I’m not sure if it’s just that I hit the day five morning crash of MIFF but I struggled to keep my eyes open in this Irish-made, quietly languid documentary about a Ukrainian health sanatorium that seems stuck in the 80s.
It has all the elements you expect of a quirky look at the vestiges of Soviet-era culture. The Kuyalnik Sanitorium is one of several imposing 1000-room hotel blocks around a sea renowned for its black mud near Odessa. Where once there were 300 people checking in each day, now there are only a handful.
It’s based on health and recuperation, which includes a range of unspecified and odd machines that must’ve been made 50 years ago. There are mud baths, high-pressure showers, and electrodes strapped to various parts of the body.
We meet some of the guests – a mother with her 40-year-old son who can’t seem to let go of her expectations and responsibility to make his life worthwhile. There is an ex soldier dealing with the physical repercussions of his wounds. There is more than one older woman, having lost a husband late in life who is struggling to cope. There are plenty of white headed older man joking about women.

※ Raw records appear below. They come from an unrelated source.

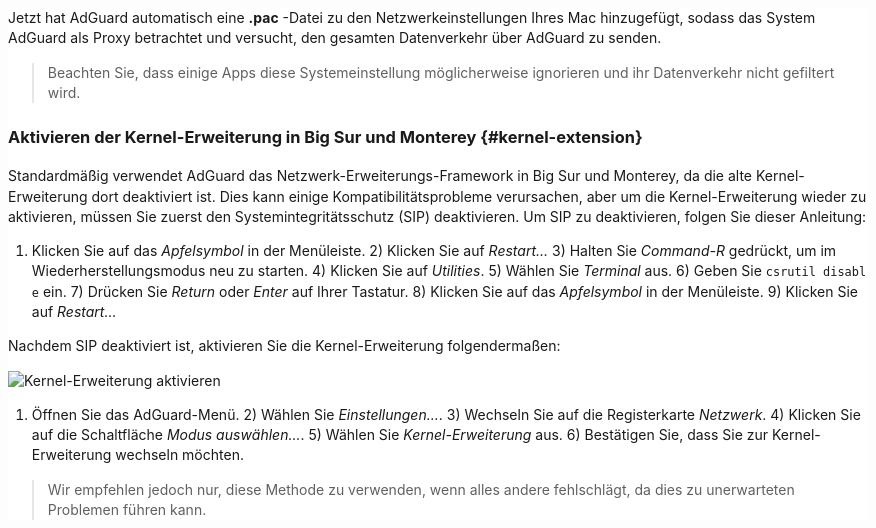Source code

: Jetzt hat AdGuard automatisch eine **.pac** -Datei zu den Netzwerkeinstellungen Ihres Mac hinzugefügt, sodass das System AdGuard als Proxy betrachtet und versucht, den gesamten Datenverkehr über AdGuard zu senden.

> Beachten Sie, dass einige Apps diese Systemeinstellung möglicherweise ignorieren und ihr Datenverkehr nicht gefiltert wird.

### Aktivieren der Kernel-Erweiterung in Big Sur und Monterey {#kernel-extension}

Standardmäßig verwendet AdGuard das Netzwerk-Erweiterungs-Framework in Big Sur und Monterey, da die alte Kernel-Erweiterung dort deaktiviert ist. Dies kann einige Kompatibilitätsprobleme verursachen, aber um die Kernel-Erweiterung wieder zu aktivieren, müssen Sie zuerst den Systemintegritätsschutz (SIP) deaktivieren. Um SIP zu deaktivieren, folgen Sie dieser Anleitung:

1) Klicken Sie auf das *Apfelsymbol* in der Menüleiste. 2) Klicken Sie auf *Restart…* 3) Halten Sie *Command-R* gedrückt, um im Wiederherstellungsmodus neu zu starten. 4) Klicken Sie auf *Utilities*. 5) Wählen Sie *Terminal* aus. 6) Geben Sie `csrutil disable` ein. 7) Drücken Sie *Return* oder *Enter* auf Ihrer Tastatur. 8) Klicken Sie auf das *Apfelsymbol* in der Menüleiste. 9) Klicken Sie auf *Restart…*

Nachdem SIP deaktiviert ist, aktivieren Sie die Kernel-Erweiterung folgendermaßen:

![Kernel-Erweiterung aktivieren](https://cdn.adtidy.org/content/kb/ad_blocker/mac/kernel_en.jpg)

1) Öffnen Sie das AdGuard-Menü. 2) Wählen Sie *Einstellungen...*. 3) Wechseln Sie auf die Registerkarte *Netzwerk*. 4) Klicken Sie auf die Schaltfläche *Modus auswählen...*. 5) Wählen Sie *Kernel-Erweiterung* aus. 6) Bestätigen Sie, dass Sie zur Kernel-Erweiterung wechseln möchten.

> Wir empfehlen jedoch nur, diese Methode zu verwenden, wenn alles andere fehlschlägt, da dies zu unerwarteten Problemen führen kann.
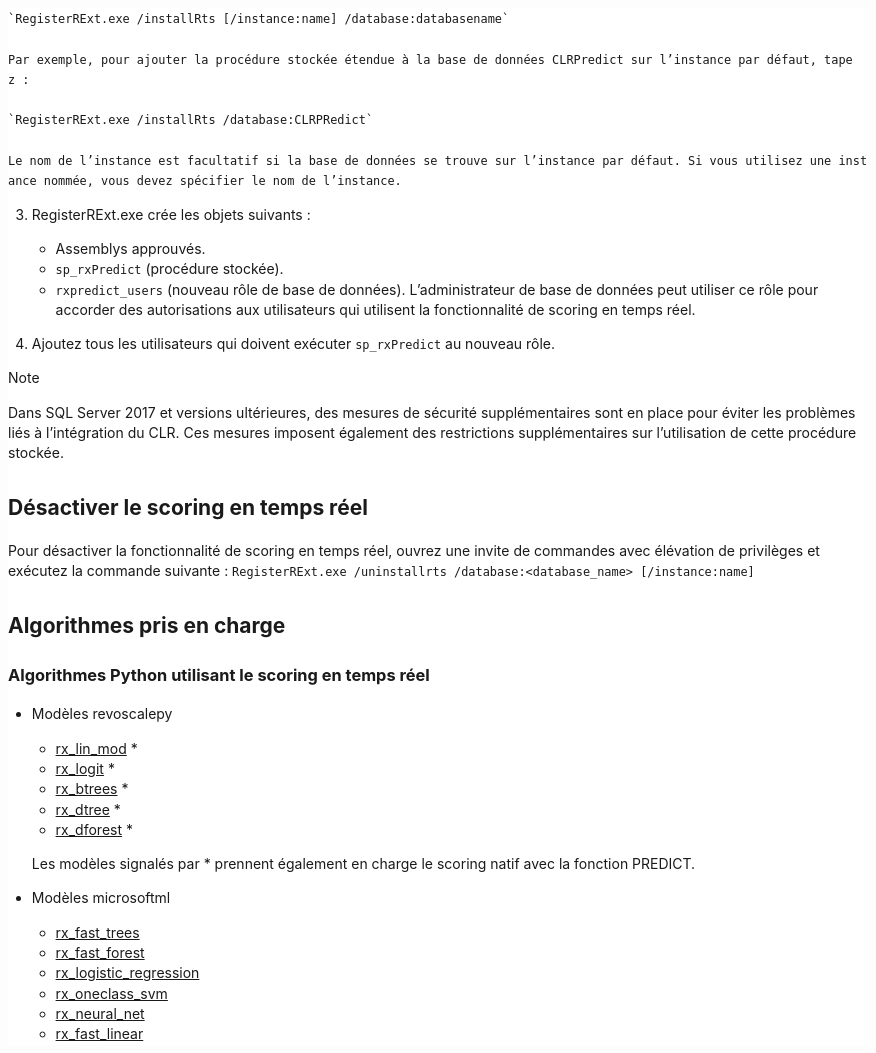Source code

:     `RegisterRExt.exe /installRts [/instance:name] /database:databasename`

    Par exemple, pour ajouter la procédure stockée étendue à la base de données CLRPredict sur l’instance par défaut, tapez :

    `RegisterRExt.exe /installRts /database:CLRPRedict`

    Le nom de l’instance est facultatif si la base de données se trouve sur l’instance par défaut. Si vous utilisez une instance nommée, vous devez spécifier le nom de l’instance.

3. RegisterRExt.exe crée les objets suivants :

    + Assemblys approuvés.
    + `sp_rxPredict` (procédure stockée).
    + `rxpredict_users` (nouveau rôle de base de données). L’administrateur de base de données peut utiliser ce rôle pour accorder des autorisations aux utilisateurs qui utilisent la fonctionnalité de scoring en temps réel.

4. Ajoutez tous les utilisateurs qui doivent exécuter `sp_rxPredict` au nouveau rôle.

> [!NOTE]
>
> Dans SQL Server 2017 et versions ultérieures, des mesures de sécurité supplémentaires sont en place pour éviter les problèmes liés à l’intégration du CLR. Ces mesures imposent également des restrictions supplémentaires sur l’utilisation de cette procédure stockée.

## <a name="disable-real-time-scoring"></a>Désactiver le scoring en temps réel

Pour désactiver la fonctionnalité de scoring en temps réel, ouvrez une invite de commandes avec élévation de privilèges et exécutez la commande suivante : `RegisterRExt.exe /uninstallrts /database:<database_name> [/instance:name]`

<a name="bkmk_py_supported_algos"></a>

## <a name="supported-algorithms"></a>Algorithmes pris en charge

### <a name="python-algorithms-using-real-time-scoring"></a>Algorithmes Python utilisant le scoring en temps réel

+ Modèles revoscalepy

  + [rx_lin_mod](/machine-learning-server/python-reference/revoscalepy/rx-lin-mod) \*
  + [rx_logit](/machine-learning-server/python-reference/revoscalepy/rx-logit) \*
  + [rx_btrees](/machine-learning-server/python-reference/revoscalepy/rx-btrees) \*
  + [rx_dtree](/machine-learning-server/python-reference/revoscalepy/rx-dtree) \*
  + [rx_dforest](/machine-learning-server/python-reference/revoscalepy/rx-dforest) \*
  
  Les modèles signalés par \* prennent également en charge le scoring natif avec la fonction PREDICT.

+ Modèles microsoftml

  + [rx_fast_trees](/machine-learning-server/python-reference/microsoftml/rx-fast-trees)
  + [rx_fast_forest](/machine-learning-server/python-reference/microsoftml/rx-fast-forest)
  + [rx_logistic_regression](/machine-learning-server/python-reference/microsoftml/rx-logistic-regression)
  + [rx_oneclass_svm](/machine-learning-server/python-reference/microsoftml/rx-oneclass-svm)
  + [rx_neural_net](/machine-learning-server/python-reference/microsoftml/rx-neural-network)
  + [rx_fast_linear](/machine-learning-server/python-reference/microsoftml/rx-fast-linear)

We also see the workers, from maintenance man trying to patch up the ageing building to the manager and medical expert trying to keep the business going.
We get little glimpses of the current situation with the Ukraine, mainly air raid sirens and smoke on the horizon. We feel like we are at arms length though, just like those working and staying at the sanatorium, not sure what impact the war is actually having or will have. They talk about the effects of the missile shelling keeping people away and that hopefully it won’t continue into the next year, but of course we know that in 2023 there is still much ahead of them.
The fact that I kept having micro naps was as much to do with the slow quietness of the documentary as it was with the lack of drama or driving narrative. I’m unsure whether it being made by Gar O’Rourke, an Irish director, had an impact on this as there is definitely a sense of looking at an exhibit through glass with wry amusement.